Inserendo quindi un materiale con due facce di alluminio PURO all'interno di un'intercapedine se ne può aumentare il potere isolante anche di 8 volte! Valore che si può ulteriormente migliorare intervallando le due facce di alluminiuo con bolle o espansi, ovviamente. Questi dati sono facilmente riscontrabili su testi di riferimento tipo l'ASHARAE, alcuni programmi di calcolo tipo il PAN 3 dell'ANIT o sulle decine di siti internet di associazioni di produttori o di aziende di riflettenti americane, australiane, israeliane, sudafricane, canadesi, sud americane ecc. ecc.. ecc.. Solo in pochi paesi, tra cui l'Italia, la grande maggioranza dei tecnici non è a conoscenza di basi di fisica tecnica. Inoltre questi materiali migliorano molto la tenuta all'aria e quindi riducono le vie di fuga del calore che avvengono per differenza di pressione.

14.05.2010 | Nr.: 3396

Categoria: Generalità fisica tecnica
Parole chiavi: fisica tecnica

Risposta

La situazione estiva a livello termofisico è molto differente da quella invernale.

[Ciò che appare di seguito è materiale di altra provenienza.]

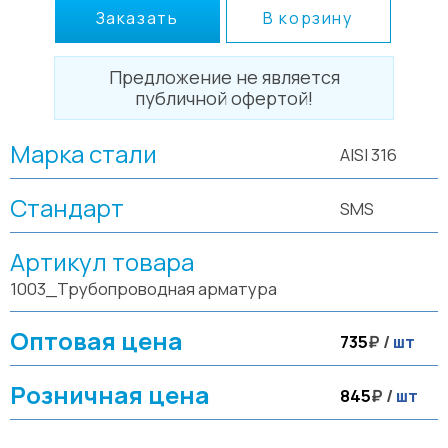
Заказать
В корзину
Предложение не является
публичной офертой!
Марка стали
AISI 316
Стандарт
SMS
Артикул товара
1003_Трубопроводная арматура
Оптовая цена
735
₽ /
шт
Розничная цена
845
₽ /
шт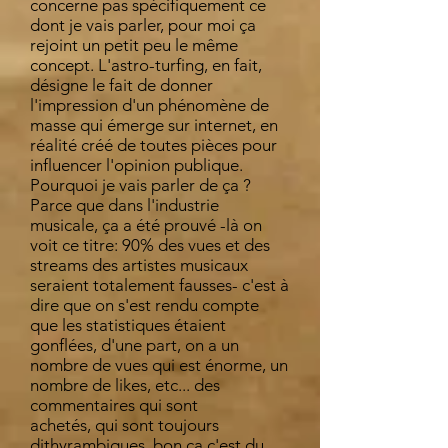
concerne pas spécifiquement ce
dont je vais parler, pour moi ça
rejoint un petit peu le même
concept. L'astro-turfing, en fait,
désigne le fait de donner
l'impression d'un phénomène de
masse qui émerge sur internet, en
réalité créé de toutes pièces pour
influencer l'opinion publique.
Pourquoi je vais parler de ça ?
Parce que dans l'industrie
musicale, ça a été prouvé -là on
voit ce titre: 90% des vues et des
streams des artistes musicaux
seraient totalement fausses- c'est à
dire que on s'est rendu compte
que les statistiques étaient
gonflées, d'une part, on a un
nombre de vues qui est énorme, un
nombre de likes, etc... des
commentaires qui sont
achetés, qui sont toujours
dithyrambiques, bon ça c'est du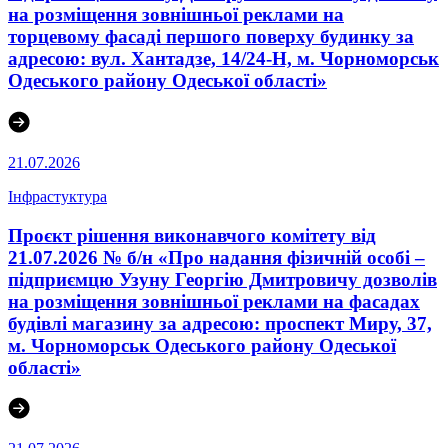
на розміщення зовнішньої реклами на
торцевому фасаді першого поверху будинку за
адресою: вул. Хантадзе, 14/24-Н, м. Чорноморськ
Одеського району Одеської області»
21.07.2026
Інфрастуктура
Проєкт рішення виконавчого комітету від
21.07.2026 № б/н «Про надання фізичній особі –
підприємцю Узуну Георгію Дмитровичу дозволів
на розміщення зовнішньої реклами на фасадах
будівлі магазину за адресою: проспект Миру, 37,
м. Чорноморськ Одеського району Одеської
області»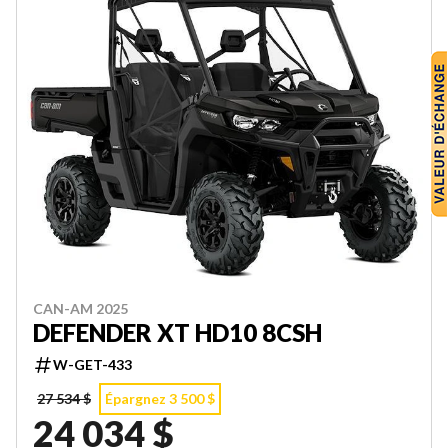
CAN-AM 2025
DEFENDER XT HD10 8CSH
W-GET-433
27 534 $
Épargnez 3 500 $
24 034 $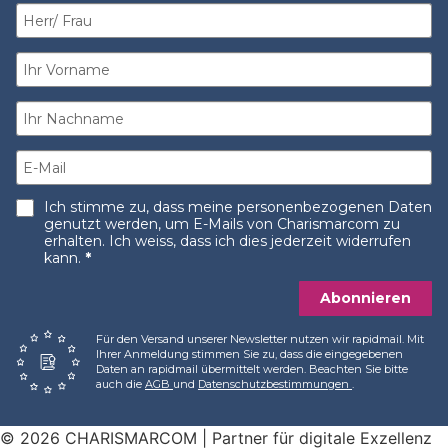
Ich stimme zu, dass meine personenbezogenen Daten
genutzt werden, um E-Mails von Charismarcom zu
erhalten. Ich weiss, dass ich dies jederzeit widerrufen
kann.
Abonnieren
Für den Versand unserer Newsletter nutzen wir rapidmail. Mit
Ihrer Anmeldung stimmen Sie zu, dass die eingegebenen
Daten an rapidmail übermittelt werden. Beachten Sie bitte
auch die
AGB
und
Datenschutzbestimmungen
.
© 2026 CHARISMARCOM | Partner für digitale Exzellenz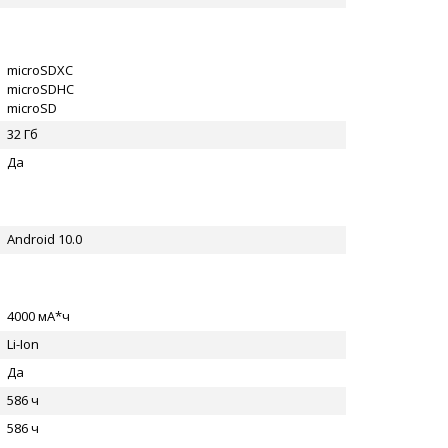
microSDXC
microSDHC
microSD
32 Гб
Да
Android 10.0
4000 мА*ч
Li-Ion
Да
586 ч
586 ч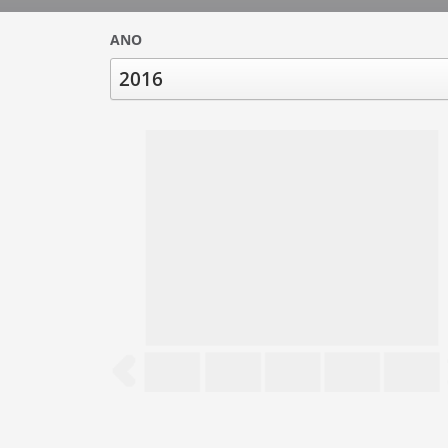
ANO
2016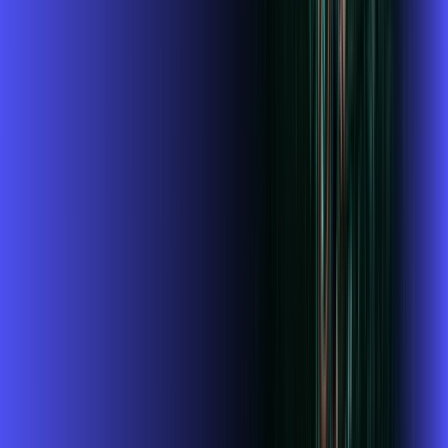
Wi-fi de alta performance para curtir e compartilhar à vontade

Mentre di inverno la fonte di calore “spinge” soprattutto per conduzione, d'estate lo fa principalmente per “irraggiamento”. Perciò i riflettenti aiutano molto d'estate ma di meno di inverno, proprio per prove in laboratorio si è visto che l'aiuto invernale è ridotto alla resistenza termica della struttura riflettente (strati con bolle d'aria...). Da parte mia invece non conosco nessuna ricerca seria che ne evidenzi prestazioni superiori a questo nella fase invernale. Il vantaggio estivo nella riflessione dell'irraggiamento solare può però, in zone con meno di 2200 gradigiorno, o in generale su tetti piani, diventare uno svantaggio in regime invernale, nel momento in cui risulta più difficoltosa la possibilità di asciugare il tetto nelle ore di sole.